Pause here. Current British drama, in its higher West End echelons, is rife with entertainments for an elite audience, people who did well on their A levels being talked to by people who did even better. Butterworth, educated at St. Alban's and Cambridge, is self-consciously literary, and so are his characters. That can be poisonous to sincerity. Within five minutes of Jerusalem's first act we know, from the actors' own mouths, that our hero Johnny Byron is a wastrel scamp in the lineage of Falstaff, that he functions as the Pied Piper of Wiltshire, attracting stray kids to his battered silver Airstream in the woods (he even calls them rats, and one is named Lee Piper), and that his zany profanity and drug-soaked habits are a thin veneer for Yeatsian eloquence about the lost world of primeval England. All join hands and vow to follow the hobbits to Stonehenge.

End pause.  Happily, Jerusalem transcends its raw materials, and in Rooster we meet a genuine original, at once a loser, rebel, myth-maker, outcast, bandit, and savior of lost souls. It's a heady mix of light and shadow (pied, indeed), and Butterworth shifts from antic comedy in the first act to a serious confrontation in the second, as the local authorities show up to evict Byron from his squatter's paradise -- the town wants to build a new swanky estate. Yet it's the third act that seals Jerusalem's ambition to burn itself into our memories. Rooster puts up a fight for his small corner of the ancestral green world, and in so doing he runs afoul of bloody violence. To carry off this drastic darkening, one needs a lead actor with incredible range.

The play has found one in Mark Rylance, sure to win this year's Olivier award for his bravura turn as Rooster. Lounging outside his camper in grungy fatigues and t-shirt, he is the master of revels and spinner of fantastic yarns.
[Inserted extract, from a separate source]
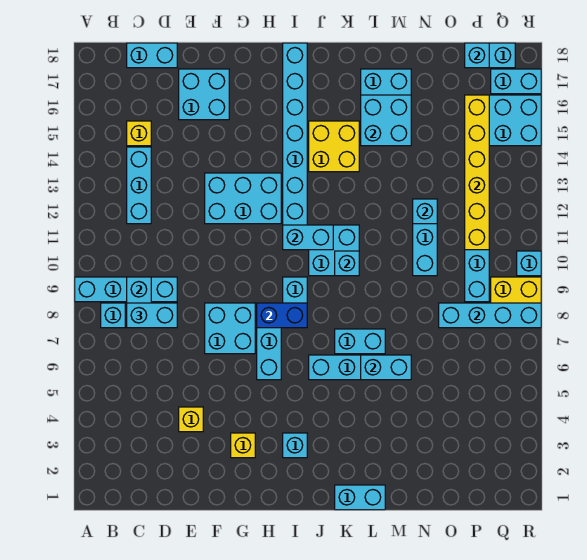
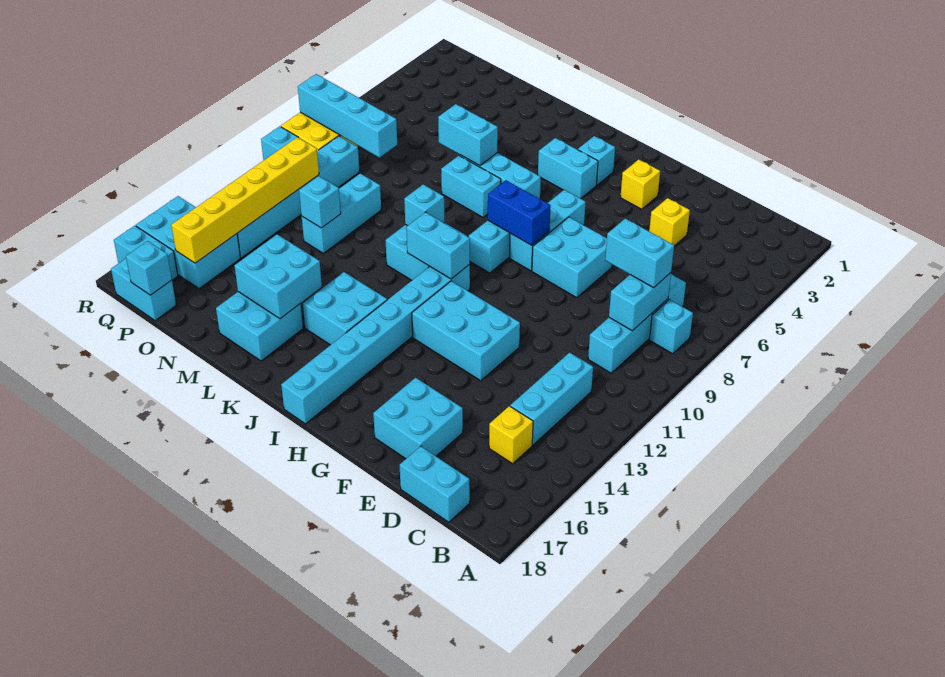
cyan 1x4 brick [75,277,177,302] -> cyan 1x4 brick turned to [588,274,686,373]
yellow 2x2 brick [309,121,359,172] -> cyan 2x2 brick [303,272,387,345]
cyan 1x2 brick [335,485,385,510] -> cyan 1x2 brick moved to [538,138,598,199]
Verbally, epic raunch is his trademark, as in this (abbreviated) version of how Rooster came to be born of a virgin.  A hapless Wiltshireman suspected his wife of cheating on him with his best friend. Following the couple to a cheap hotel, he catches them in flagrante delicto, his friend enjoying his wife "from the back seats."  The enraged husband shoots the humping friend in his balls. The bullet passes through, ricochets off a brass bedpost and out the window, where after a few more ricochets it enters a bus, passes through an old lady's handbag, and comes to rest in the privates of a young girl riding to work. She is impregnated by the bullet and gives birth to Johnny Byron without benefit of sexual congress. Johnny emerges from the womb with a full head of hair, a black cape, and the ability to speak. He turns to his mother, and his first words are "What was that dark place I came from?" To which she replies, "England." Now imagine this tale delivered at top speed with many profane flourishes, and you get the gist of Rooster's delirious dialogue.

Butterworth has created brazenly self-aggrandizing characters who delight in their own verbal pyrotechnics, but in the end it's Jerusalem's good heart that saves it, even as Rooster's intent to save lost souls dooms him.  Falstaff vanishes from sight in pathos, and tears-after-laughter is  called upon here.  Nobody will miss the play's originality or Butterworth's astonishing talent. He credits Pinter as being a "gi-normous" influence, but I wonder if Shakespeare, as ever, isn't hovering in the shadows of the glade.